**练习要求**
请把条目从开头起，一直到包含“export const myFeature”的那一行为止（含该行），原样重抄一遍。
..............................
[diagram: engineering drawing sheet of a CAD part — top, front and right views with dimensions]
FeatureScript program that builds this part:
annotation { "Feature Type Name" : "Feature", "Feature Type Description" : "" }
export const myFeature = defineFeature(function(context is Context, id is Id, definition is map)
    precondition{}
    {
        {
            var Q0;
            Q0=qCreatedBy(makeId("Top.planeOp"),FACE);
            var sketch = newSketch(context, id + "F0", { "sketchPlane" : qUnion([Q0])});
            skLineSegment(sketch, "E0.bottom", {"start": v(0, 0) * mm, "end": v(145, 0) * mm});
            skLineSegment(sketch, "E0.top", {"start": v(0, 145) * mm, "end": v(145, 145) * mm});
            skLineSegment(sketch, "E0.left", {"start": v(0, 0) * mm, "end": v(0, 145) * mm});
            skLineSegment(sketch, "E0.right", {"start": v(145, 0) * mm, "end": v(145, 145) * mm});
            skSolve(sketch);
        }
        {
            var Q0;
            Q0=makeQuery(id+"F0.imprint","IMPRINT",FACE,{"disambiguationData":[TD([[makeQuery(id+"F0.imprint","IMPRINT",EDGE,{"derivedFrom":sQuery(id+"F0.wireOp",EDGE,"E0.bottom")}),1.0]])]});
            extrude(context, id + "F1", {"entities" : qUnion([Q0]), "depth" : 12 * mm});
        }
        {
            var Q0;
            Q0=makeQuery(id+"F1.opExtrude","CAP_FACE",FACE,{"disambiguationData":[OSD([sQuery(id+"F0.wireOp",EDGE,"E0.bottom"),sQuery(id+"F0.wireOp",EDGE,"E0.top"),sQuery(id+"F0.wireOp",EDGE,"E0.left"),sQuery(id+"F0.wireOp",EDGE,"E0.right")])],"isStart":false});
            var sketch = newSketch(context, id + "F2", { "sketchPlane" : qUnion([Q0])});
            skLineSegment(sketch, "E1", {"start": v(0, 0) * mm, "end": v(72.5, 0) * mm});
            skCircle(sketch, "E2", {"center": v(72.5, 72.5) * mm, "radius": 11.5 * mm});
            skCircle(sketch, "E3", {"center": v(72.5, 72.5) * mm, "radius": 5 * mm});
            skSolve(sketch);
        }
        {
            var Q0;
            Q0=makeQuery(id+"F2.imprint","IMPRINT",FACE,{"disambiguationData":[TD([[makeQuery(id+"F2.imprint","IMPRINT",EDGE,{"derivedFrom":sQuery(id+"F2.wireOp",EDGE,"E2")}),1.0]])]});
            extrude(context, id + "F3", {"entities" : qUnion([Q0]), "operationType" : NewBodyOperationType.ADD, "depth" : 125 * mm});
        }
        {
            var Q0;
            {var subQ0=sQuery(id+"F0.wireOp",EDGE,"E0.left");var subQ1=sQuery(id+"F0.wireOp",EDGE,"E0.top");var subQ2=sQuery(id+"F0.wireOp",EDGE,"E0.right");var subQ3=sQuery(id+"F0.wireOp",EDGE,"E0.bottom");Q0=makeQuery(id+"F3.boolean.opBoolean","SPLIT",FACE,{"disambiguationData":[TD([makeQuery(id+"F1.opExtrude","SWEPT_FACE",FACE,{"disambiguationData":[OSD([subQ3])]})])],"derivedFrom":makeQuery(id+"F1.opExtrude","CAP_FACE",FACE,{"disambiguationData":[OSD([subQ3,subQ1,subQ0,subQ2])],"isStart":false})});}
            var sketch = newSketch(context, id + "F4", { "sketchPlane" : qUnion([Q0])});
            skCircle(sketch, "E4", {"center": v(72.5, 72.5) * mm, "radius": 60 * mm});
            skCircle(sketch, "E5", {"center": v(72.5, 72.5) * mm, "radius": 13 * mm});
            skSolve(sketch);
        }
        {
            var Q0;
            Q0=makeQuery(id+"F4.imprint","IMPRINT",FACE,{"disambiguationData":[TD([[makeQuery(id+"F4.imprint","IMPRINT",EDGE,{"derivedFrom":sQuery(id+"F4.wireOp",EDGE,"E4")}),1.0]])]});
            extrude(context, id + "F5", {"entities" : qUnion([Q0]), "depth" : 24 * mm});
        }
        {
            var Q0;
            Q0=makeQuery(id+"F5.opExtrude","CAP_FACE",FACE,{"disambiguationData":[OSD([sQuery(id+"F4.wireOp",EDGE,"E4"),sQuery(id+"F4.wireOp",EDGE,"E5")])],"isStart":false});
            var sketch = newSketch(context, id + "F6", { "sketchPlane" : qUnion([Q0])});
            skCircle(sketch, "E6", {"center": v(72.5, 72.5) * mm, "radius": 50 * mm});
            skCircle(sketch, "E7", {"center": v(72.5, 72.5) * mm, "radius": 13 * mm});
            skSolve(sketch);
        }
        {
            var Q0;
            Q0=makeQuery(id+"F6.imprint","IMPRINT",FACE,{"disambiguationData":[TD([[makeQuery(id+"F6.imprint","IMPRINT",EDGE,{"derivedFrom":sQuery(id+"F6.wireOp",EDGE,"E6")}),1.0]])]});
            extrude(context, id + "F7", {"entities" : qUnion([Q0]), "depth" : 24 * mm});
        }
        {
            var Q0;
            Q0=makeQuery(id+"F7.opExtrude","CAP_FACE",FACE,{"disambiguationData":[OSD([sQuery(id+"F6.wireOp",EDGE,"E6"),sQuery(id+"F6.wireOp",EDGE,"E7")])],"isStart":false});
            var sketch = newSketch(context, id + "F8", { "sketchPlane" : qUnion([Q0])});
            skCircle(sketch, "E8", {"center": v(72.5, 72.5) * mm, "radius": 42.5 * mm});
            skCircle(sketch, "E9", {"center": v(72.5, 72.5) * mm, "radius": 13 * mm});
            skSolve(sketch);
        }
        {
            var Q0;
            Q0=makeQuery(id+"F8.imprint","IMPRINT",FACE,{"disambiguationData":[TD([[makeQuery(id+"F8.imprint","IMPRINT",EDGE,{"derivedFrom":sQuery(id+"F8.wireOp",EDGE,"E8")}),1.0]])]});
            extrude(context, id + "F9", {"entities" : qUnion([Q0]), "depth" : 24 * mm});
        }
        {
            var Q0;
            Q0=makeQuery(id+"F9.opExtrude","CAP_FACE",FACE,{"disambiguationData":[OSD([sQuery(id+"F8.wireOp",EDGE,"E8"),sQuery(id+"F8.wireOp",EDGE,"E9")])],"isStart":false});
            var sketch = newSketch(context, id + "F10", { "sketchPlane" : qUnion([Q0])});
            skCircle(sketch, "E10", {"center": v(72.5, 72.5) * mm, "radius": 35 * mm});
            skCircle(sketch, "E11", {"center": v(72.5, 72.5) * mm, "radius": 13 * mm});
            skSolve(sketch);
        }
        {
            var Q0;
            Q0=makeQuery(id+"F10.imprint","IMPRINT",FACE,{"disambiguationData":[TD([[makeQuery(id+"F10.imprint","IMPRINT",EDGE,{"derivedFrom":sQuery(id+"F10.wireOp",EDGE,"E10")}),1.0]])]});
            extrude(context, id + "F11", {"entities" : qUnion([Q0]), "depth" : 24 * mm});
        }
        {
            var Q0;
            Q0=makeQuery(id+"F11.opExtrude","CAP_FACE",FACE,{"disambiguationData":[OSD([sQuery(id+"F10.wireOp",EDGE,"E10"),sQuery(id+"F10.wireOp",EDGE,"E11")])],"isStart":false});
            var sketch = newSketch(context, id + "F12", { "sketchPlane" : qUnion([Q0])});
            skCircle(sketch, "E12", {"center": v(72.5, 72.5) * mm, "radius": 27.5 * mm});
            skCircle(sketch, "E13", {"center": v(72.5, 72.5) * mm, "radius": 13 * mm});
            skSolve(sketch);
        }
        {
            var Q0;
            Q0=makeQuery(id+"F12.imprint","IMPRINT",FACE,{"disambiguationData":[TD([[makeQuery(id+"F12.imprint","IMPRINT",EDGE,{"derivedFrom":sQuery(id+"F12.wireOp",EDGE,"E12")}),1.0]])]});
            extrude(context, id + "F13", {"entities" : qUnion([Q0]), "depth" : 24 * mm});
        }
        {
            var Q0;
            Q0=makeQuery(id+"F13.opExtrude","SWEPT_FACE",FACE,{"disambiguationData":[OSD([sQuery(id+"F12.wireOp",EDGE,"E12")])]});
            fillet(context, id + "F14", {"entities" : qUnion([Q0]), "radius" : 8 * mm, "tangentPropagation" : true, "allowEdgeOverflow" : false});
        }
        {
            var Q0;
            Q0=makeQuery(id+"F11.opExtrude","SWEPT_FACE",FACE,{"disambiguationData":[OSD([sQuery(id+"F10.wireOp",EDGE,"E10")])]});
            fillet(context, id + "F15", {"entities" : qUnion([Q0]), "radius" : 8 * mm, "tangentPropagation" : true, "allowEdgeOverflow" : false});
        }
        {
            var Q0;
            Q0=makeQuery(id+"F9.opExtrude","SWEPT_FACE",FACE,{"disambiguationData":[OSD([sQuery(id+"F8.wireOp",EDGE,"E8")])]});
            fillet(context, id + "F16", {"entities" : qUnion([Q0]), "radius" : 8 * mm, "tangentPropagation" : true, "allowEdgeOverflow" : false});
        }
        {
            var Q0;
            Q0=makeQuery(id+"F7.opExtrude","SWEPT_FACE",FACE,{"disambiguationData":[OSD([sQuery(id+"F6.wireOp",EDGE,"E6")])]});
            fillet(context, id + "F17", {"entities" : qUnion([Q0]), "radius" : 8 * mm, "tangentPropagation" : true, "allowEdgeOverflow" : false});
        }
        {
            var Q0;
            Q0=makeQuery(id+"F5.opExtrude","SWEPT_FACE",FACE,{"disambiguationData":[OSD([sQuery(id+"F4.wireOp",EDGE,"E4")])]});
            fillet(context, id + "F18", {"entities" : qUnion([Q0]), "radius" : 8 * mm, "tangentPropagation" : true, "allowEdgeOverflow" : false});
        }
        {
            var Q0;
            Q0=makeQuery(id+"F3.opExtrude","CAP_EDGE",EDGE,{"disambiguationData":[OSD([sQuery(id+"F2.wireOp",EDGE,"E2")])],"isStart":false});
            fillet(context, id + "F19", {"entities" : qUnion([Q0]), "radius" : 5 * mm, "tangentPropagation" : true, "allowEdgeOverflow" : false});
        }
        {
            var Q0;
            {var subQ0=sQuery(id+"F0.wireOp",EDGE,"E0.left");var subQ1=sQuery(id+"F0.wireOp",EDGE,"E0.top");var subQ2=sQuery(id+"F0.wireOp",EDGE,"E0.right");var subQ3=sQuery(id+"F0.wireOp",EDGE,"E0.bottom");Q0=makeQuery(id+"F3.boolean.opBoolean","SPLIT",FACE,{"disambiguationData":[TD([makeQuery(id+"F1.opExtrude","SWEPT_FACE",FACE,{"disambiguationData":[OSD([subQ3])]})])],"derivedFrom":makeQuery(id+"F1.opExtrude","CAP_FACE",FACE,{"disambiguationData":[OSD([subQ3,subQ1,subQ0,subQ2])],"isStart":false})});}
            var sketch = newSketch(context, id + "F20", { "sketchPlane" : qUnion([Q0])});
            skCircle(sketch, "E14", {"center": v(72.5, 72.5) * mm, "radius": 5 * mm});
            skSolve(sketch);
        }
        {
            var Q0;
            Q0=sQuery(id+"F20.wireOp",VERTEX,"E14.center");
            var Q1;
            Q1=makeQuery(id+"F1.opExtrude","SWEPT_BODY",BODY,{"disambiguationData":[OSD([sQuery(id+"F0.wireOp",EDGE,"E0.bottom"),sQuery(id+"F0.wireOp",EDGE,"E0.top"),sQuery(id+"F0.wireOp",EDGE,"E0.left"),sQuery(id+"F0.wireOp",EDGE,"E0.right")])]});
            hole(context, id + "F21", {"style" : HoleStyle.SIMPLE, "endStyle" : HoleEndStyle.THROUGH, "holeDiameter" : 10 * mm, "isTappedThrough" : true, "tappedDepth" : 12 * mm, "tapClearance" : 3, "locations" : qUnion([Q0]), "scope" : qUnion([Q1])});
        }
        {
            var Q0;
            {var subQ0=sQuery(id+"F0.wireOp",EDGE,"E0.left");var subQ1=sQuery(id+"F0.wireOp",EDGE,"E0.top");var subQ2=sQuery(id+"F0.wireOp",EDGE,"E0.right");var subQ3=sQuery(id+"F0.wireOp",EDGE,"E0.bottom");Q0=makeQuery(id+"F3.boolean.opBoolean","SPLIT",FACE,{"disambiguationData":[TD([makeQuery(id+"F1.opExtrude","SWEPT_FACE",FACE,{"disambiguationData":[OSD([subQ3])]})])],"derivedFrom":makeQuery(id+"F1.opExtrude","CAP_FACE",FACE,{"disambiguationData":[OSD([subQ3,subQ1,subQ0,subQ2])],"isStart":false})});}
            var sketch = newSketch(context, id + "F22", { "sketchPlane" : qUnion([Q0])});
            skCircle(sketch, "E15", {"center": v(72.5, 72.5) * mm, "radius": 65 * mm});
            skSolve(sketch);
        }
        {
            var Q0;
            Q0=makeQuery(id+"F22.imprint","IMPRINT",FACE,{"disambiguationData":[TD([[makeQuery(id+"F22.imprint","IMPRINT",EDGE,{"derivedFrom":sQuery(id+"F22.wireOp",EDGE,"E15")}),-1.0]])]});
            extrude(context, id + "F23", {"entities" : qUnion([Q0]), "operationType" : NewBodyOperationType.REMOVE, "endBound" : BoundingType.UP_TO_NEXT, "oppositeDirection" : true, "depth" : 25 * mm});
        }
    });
..............................
**完整回答**
[diagram: engineering drawing sheet of a CAD part — top, front and right views with dimensions]
FeatureScript program that builds this part:
annotation { "Feature Type Name" : "Feature", "Feature Type Description" : "" }
export const myFeature = defineFeature(function(context is Context, id is Id, definition is map)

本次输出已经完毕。